BAILARINA
Publicado en Jun 23, 2012
En el harén, las sensuales odaliscas esperaban un buitre. El eunuco lo advirtió tres días antes: un buitre. Nada más les dijo. La palabra sobrevoló el recinto, sin anidar en los labios o las perfumadas cabelleras de ninguna de las voluptuosas mujeres, alumnas privilegiadas de la escuela, versadas en música, canto, baile, artes amatorias y poesía. Varias de ellas hablaban turco y persa. Las más niñas no conocían los buitres. Pero su expectativa era igual. Mayor. Nadie les enseñó qué debían hacer mientras esperaban el arribo de uno o más buitres. Repetían entonces los gestos, las palabras y silencios de las odaliscas veteranas en el harén. ¿Son azules los buitres? ¿Cantan los buitres? ¿Son amigables los buitres? ¿Vuelan, caminan o se arrastran? Para toda pregunta solo había una palabra, repitiéndose monótona en el harén: Buitre. Buitre. Buitre. Cuando arrojaron varias palomas degolladas en el harén y la sangre salpicó los cuerpos semidesnudos, todas huyeron del lugar, menos la dulce Talyma quien, solitaria en el lugar, comenzó a danzar musitando la rubaiyat de Omar Khayyam: ¿Por qué hemos de intentar descifrar los misterios?
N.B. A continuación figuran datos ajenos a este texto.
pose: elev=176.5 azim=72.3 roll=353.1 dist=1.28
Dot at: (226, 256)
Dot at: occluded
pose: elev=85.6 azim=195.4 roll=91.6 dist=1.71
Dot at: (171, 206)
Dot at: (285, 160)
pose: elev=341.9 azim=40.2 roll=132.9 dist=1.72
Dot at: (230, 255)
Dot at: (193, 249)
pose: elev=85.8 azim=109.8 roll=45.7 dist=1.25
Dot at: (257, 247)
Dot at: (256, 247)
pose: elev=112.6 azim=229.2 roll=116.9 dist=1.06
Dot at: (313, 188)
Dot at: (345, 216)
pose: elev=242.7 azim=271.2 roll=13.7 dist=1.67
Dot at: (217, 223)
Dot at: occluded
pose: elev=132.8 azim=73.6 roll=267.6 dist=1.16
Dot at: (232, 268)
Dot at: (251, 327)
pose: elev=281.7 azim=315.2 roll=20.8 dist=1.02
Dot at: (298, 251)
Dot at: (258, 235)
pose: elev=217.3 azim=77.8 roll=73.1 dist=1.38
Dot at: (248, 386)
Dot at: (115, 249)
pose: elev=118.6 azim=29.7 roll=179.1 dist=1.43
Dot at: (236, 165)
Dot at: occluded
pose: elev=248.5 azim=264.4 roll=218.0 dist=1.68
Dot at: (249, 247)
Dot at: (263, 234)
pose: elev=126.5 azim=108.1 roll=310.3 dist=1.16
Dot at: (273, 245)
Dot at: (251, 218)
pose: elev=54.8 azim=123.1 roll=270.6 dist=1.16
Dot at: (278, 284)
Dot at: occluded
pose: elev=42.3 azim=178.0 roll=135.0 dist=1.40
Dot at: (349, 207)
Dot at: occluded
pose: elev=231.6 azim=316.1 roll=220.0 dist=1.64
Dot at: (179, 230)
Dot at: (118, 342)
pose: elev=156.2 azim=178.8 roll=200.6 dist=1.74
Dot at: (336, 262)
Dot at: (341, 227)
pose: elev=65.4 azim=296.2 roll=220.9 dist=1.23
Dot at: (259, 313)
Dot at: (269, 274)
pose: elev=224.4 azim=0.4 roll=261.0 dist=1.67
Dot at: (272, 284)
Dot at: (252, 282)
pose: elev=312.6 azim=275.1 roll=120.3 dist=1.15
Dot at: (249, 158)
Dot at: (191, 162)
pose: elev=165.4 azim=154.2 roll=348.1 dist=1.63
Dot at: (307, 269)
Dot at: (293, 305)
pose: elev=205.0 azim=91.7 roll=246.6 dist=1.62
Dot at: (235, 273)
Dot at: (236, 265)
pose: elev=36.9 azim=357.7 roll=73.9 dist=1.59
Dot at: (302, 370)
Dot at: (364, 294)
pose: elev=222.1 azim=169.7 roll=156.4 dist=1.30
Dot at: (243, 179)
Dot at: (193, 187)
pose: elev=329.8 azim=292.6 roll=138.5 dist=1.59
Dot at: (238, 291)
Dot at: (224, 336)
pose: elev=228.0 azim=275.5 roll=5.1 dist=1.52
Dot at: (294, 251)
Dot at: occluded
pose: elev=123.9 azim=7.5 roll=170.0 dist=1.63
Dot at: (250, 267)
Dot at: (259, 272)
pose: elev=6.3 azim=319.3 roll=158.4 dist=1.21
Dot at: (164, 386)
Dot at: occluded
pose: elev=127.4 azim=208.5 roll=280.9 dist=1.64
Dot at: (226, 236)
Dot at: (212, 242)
Nadie sabe qué ocultan las bellas apariencias. Nuestras moradas, menos la última -la tierra-, provicionales son. ¿Por qué hablar? Dadme vino. Esa noche, el sultán ordenó para Talyma su mejor vino, el más sutil velo de seda y el mejor intérprete de Darbuka. “No pareces un buitre”, exteriorizó la adolescente, mientras él interpretaba cerca de su húmeda boca, el cuarteto de Khayyam: Joven, dame la jarra que está llena de vino de color de amapola. Derrama por sus bordes la sangre que contiene, pues no he tenido nunca otro amigo mejor y más fiel que mi copa.